Sunday, January 25, 2015

English Garden--ready for the fun part

   On Friday all the rows for the English Garden pattern were joined.  The center was fully assembled and the inner strip border was added.
   While I was adding the final vertical  row, I found a block up side down.  Out came the ripper and luckily it was an easy fix.  But I made sure all the other blocks were in the correct position.  Thank goodness, it was only one block.

  Right now it is a good size throw, about 50 inches by 72 inches.  Yet there is more to come.  The watercolor border  is next, what I consider to be the fun part!

The fusible interfacing strips are cut and waiting for the design fun to begin.   My version is scrappy in comparison to the photo in the book, so the border will also be leftover parts and whatever else I have already cut into 2" squares.

 I took the time to prep a little for some leader/enders that will be used when the sewing begins on the watercolor border.   I chopped up some 2 1/2" scraps strips and short pieces into squares and filled a container with them.  Eventually they will become 4 patches to be used for something.....unknown at this time.

From the workshop:
  This is progress, really it is.  It's the leg sets for the bed and all the slats....sanded smooth and planed to the perfect size.  The mortises have been cleaned up and everything fits smoothly.  Sir Old Man has worked very hard on these, and is now almost ready to get all the pieces fumed.   But we will talk about that another day.  

Happy stitching.

Friday, January 23, 2015

Friday Finds

   From this week's pins.

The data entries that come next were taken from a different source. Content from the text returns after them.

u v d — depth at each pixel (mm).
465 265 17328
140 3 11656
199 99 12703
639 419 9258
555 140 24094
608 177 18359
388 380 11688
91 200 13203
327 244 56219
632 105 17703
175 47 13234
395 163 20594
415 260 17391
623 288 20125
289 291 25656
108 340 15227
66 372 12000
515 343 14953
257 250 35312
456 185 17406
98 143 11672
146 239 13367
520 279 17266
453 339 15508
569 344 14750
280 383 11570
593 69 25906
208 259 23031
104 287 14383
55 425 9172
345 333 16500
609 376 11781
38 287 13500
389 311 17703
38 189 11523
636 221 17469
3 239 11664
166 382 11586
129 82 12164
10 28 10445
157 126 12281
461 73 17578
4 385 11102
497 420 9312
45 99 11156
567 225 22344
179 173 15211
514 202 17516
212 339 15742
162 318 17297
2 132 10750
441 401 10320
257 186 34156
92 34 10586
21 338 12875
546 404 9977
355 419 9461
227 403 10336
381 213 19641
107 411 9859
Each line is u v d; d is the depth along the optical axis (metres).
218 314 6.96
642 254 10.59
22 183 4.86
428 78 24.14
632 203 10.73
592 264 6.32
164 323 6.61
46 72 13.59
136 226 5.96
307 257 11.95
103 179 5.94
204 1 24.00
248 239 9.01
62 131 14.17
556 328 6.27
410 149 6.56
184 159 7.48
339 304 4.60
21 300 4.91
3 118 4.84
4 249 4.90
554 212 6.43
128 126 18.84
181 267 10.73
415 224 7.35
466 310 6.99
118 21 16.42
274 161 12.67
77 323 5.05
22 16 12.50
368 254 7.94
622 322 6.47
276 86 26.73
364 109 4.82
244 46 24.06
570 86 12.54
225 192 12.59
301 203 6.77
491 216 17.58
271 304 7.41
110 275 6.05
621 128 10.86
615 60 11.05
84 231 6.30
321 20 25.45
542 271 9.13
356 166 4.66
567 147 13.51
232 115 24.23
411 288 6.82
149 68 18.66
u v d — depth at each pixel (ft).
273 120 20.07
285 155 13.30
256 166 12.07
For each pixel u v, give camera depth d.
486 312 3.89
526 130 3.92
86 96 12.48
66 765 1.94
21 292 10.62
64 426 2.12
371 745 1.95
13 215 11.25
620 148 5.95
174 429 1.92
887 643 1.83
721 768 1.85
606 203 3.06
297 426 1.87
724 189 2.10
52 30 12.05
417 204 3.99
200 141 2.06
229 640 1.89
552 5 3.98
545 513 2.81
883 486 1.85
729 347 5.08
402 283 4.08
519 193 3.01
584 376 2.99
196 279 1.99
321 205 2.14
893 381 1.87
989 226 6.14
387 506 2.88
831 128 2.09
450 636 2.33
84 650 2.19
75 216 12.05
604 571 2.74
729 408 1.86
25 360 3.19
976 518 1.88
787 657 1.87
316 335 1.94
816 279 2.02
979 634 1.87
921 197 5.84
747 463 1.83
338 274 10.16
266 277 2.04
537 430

Please visit these blogs to see the complete post and details.  I am sure they would love some company!

From Chasing Cottons
 Pop Flower Coasters......a little smaller version of a mug rug..... I found this at Chasing Cottons blog.  She has a good tutorial for construction and the pattern pieces are there too.   I love the op-art style flowers---they remind me of the 60's style art.  Wouldn't they be cute for a border, on a tote bag, or even for a table runner?

must try this technique: A Guide to Board Basting | RIght Sides Together
From Right Sides Together blog

  I have not tried this yet...but I am thinking I need to find some long boards.  I may need to "shop" for them in the workshop.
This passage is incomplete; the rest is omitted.